■ **What is being asked**: Turn the lines below into a JSON list of strings, one string per line, skipping any blank lines. Leave the pictures out.

■ **Dataset content**:
= = = = = = =

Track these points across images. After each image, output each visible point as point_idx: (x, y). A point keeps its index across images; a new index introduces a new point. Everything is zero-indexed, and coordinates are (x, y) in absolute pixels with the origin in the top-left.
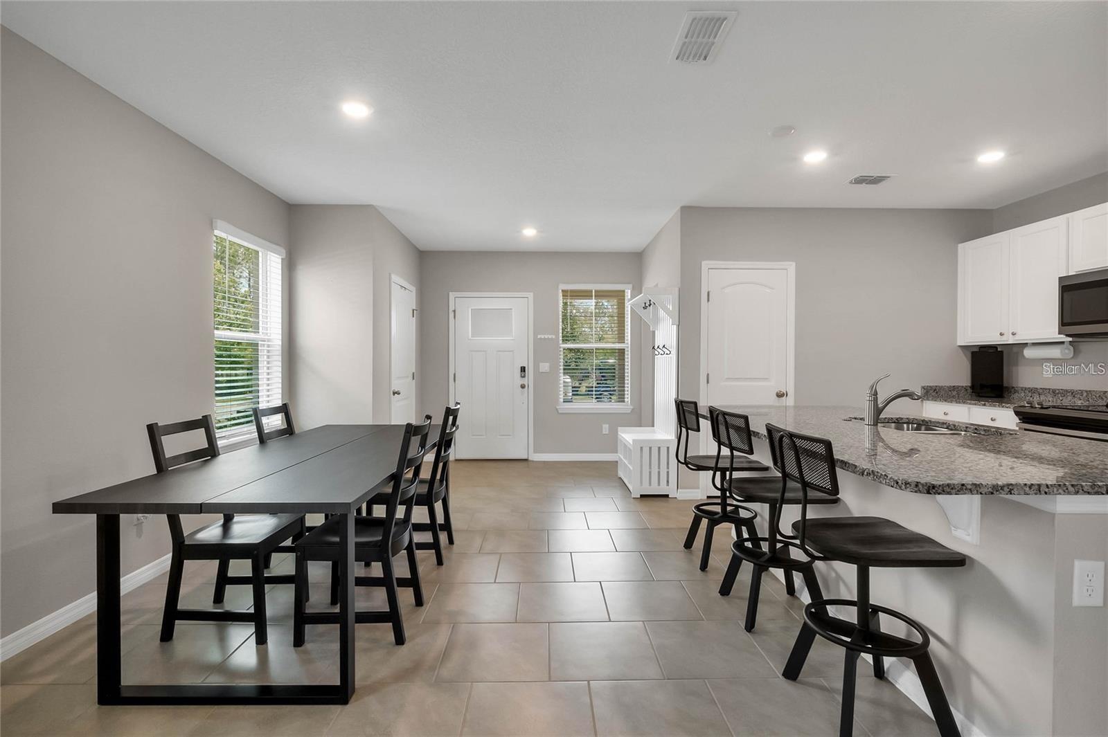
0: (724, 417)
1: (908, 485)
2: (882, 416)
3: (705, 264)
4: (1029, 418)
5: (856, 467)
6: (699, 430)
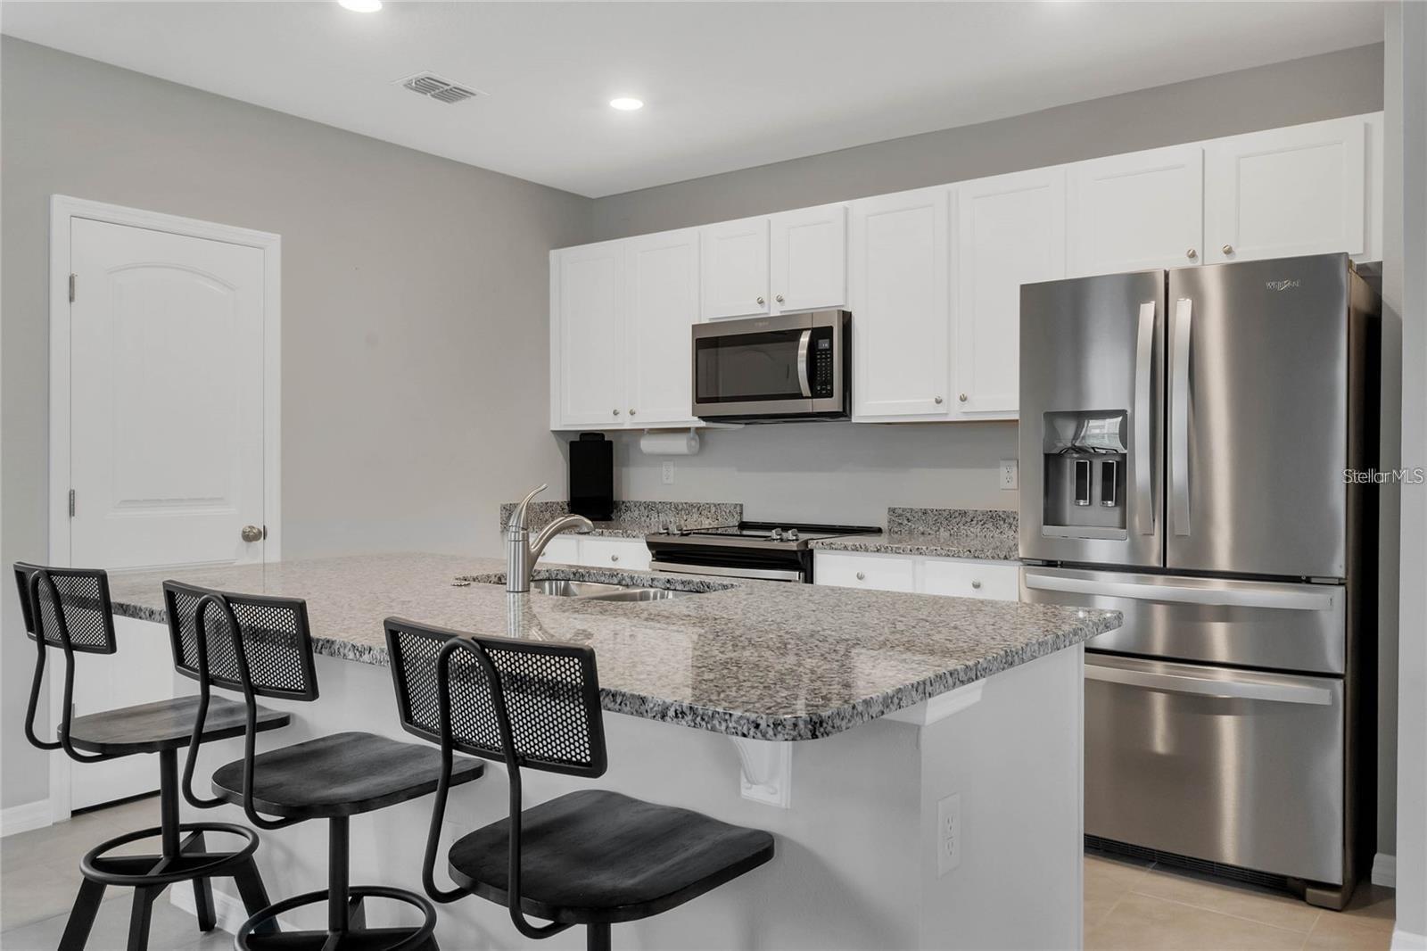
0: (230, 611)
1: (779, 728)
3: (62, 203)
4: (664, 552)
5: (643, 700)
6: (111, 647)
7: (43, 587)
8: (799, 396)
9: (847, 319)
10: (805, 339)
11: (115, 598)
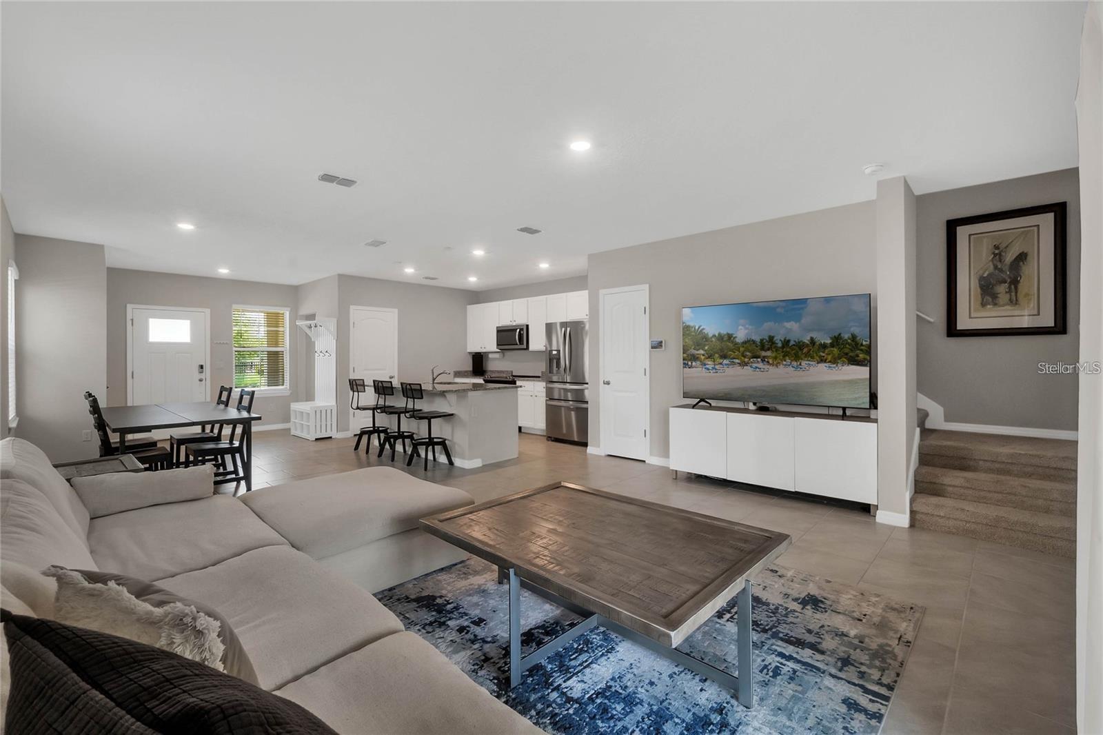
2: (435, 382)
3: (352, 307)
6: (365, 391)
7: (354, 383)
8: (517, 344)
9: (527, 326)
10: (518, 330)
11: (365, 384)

= = = = = = =

■ **Solution for this exercise**:
[
  "Track these points across images. After each image, output each visible point as point_idx: (x, y). A point keeps its index across images; a new index introduces a new point. Everything is zero-indexed, and coordinates are (x, y) in absolute pixels with the origin in the top-left.",
  "0: (724, 417)",
  "1: (908, 485)",
  "2: (882, 416)",
  "3: (705, 264)",
  "4: (1029, 418)",
  "5: (856, 467)",
  "6: (699, 430)",
  "0: (230, 611)",
  "1: (779, 728)",
  "3: (62, 203)",
  "4: (664, 552)",
  "5: (643, 700)",
  "6: (111, 647)",
  "7: (43, 587)",
  "8: (799, 396)",
  "9: (847, 319)",
  "10: (805, 339)",
  "11: (115, 598)",
  "2: (435, 382)",
  "3: (352, 307)",
  "6: (365, 391)",
  "7: (354, 383)",
  "8: (517, 344)",
  "9: (527, 326)",
  "10: (518, 330)",
  "11: (365, 384)"
]